What I can see is that Trump has a fairly Conservative approach to his candidacy, yet he continues to be hammered because he brings a different style to the table. He can’t be bought, coerced, or silenced and more Americans each day are joining his swelling ranks. When both parties and the media are relentless about trying to find any chink in his armor, then it becomes obvious that we should be paying attention to Donald Trump, who in this author’s viewpoint is more conservative than he’s given credit for.

Final Thought

Now, we’ll be spending the next year hearing all types of discussions around this topic, but I’d like to leave you with one last statement. Donald Trump and the other candidates are vying for the nomination of the REPUBLICAN PARTY, not the CONSERVATIVE PARTY, so why should anyone’s level of conservatism matter?


Submit a Comment
  • Denys Picard profile image

    Denys Picard 

    2 years ago from Near Montreal, QC

    I would contribute concerning abortion: the debate in itself has to do with the interpretation of when the fetus is considered being Life as cited both in the Constitution (due process of law) and the declaration of Independence (inalienable). As soon as Life is acknowledge, the fetus becomes protected by the unalienable right to life, and cannot be deprived of it without due process. The fetus has not committed any offense, he cannot be deprived of Life. When does Life begins has never been determined by the Supreme Court yet. But when the fetus is Life the carrying mother has a mandate and the fetus is independent of the mother body in terms of unalienable rights, even if he still lies in her. The debate is over this; feminists will argue, as did Hillary Clinton during debate 3, I believe, that Life does not start prior to birth, while Trump expressed otherwise. Considering that Life does not start prior to birth is annulling any and all rights of the sperm donor but responsibilities persist for 9 months or so, rights deferred until birth. The reason the debate goes on, is specifically because Roe Vs Wade is not Law of the Land, because it is still divisive and a challenged issue both for the Court and a Greater part of the Country. Laws can be challenged, as long as they are with consistency, they are not Canon, and if so are not yet Law of the Land.

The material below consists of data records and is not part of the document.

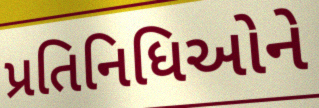
પ્રતિનિધિઓને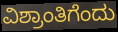
ವಿಶ್ರಾಂತಿಗೆಂದುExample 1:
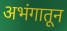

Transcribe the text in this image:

अभंगातून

    As for the debate on illegal immigration, the point at hand is in the definition of naturalized and US persons. The tenant of pro illegal immigration hold that the scope of naturalized extends the status to any person on American Soil. I believe this has never been tested at the Supreme Court. A US person (is usually understood as someone legally on US territory, tourists for example) gives citizenship by birth on US soil.

  • letstalkabouteduc profile image

    McKenna Meyers 

    3 years ago from Bend, OR

    Yes, it seems conservatives can't agree on what conservatives believe so how are the rest of us supposed to know! I find it interesting that Trump, thrice-married, has huge support among evangelicals. Politics definitely does make strange bedfellows! Terrific hub!

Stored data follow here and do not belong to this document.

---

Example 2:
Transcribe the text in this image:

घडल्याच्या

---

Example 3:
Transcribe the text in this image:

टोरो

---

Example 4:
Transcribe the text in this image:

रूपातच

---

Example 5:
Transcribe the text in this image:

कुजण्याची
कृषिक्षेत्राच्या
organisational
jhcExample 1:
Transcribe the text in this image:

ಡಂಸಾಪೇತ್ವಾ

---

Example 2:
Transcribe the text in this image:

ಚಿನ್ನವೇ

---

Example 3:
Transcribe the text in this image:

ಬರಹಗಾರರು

  • bradmasterOCcal profile image


    3 years ago

    The trouble with politics is that everyone wants to be labeled/ It is these labels that have caused the decline of the US, and its constitution.

    Neither party has the solutions, and both parties oppose each other, leaving them to take the country to the left and right and back, but never forward.

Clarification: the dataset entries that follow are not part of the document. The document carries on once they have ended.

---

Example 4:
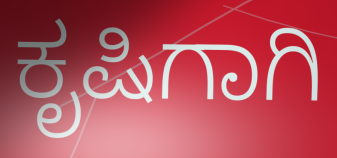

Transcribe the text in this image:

ಕೃಷಿಗಾಗಿ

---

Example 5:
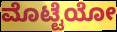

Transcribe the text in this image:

ಮೊಟ್ಟೆಯೋ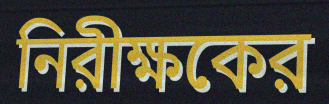
নিরীক্ষকের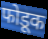
फोडूक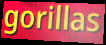
gorillas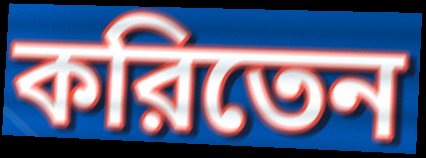
করিতেন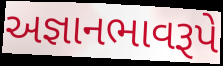
અજ્ઞાનભાવરૂપેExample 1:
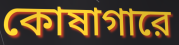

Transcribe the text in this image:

কোষাগারে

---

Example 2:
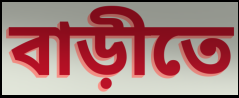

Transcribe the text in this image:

বাড়ীতে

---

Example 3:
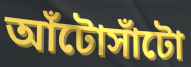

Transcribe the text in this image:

আঁটোসাঁটো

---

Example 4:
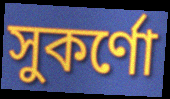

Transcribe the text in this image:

সুকর্ণো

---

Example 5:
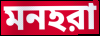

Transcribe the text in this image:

মনহরাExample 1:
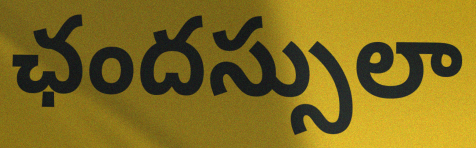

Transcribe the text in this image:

ఛందస్సులా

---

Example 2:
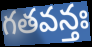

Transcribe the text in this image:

గతవన్తః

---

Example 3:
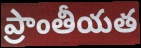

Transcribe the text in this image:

ప్రాంతీయత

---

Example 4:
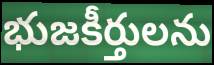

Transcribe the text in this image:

భుజకీర్తులను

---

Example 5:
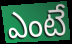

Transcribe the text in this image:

ఎంటే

    The states are Red and Blue but to get the country into the black it needs to turn purple.

  • lions44 profile image

    CJ Kelly 

    3 years ago from Auburn, WA

    Great article. In the traditional sense, Trump is not a conservative. He's not my candidate as I'm very uneasy on his immigration stance. My party is doomed in 2016 regardless.

    But your paragraph on the abortion debate was great and echoes something George Will said this morning on the radio. Conservatism is about the rule of law, so how can someone's religious beliefs trump (sorry, can't find a synonym) our laws. On the one hand religious conservatives are rallying around the Kentucky clerk who is breaking the law but at the same time they are damning those that cross into the U.S. illegally. You can't be a conservative and support one lawbreaker, while damning another. Consistency is our hallmark. We are a nation of laws. Shared.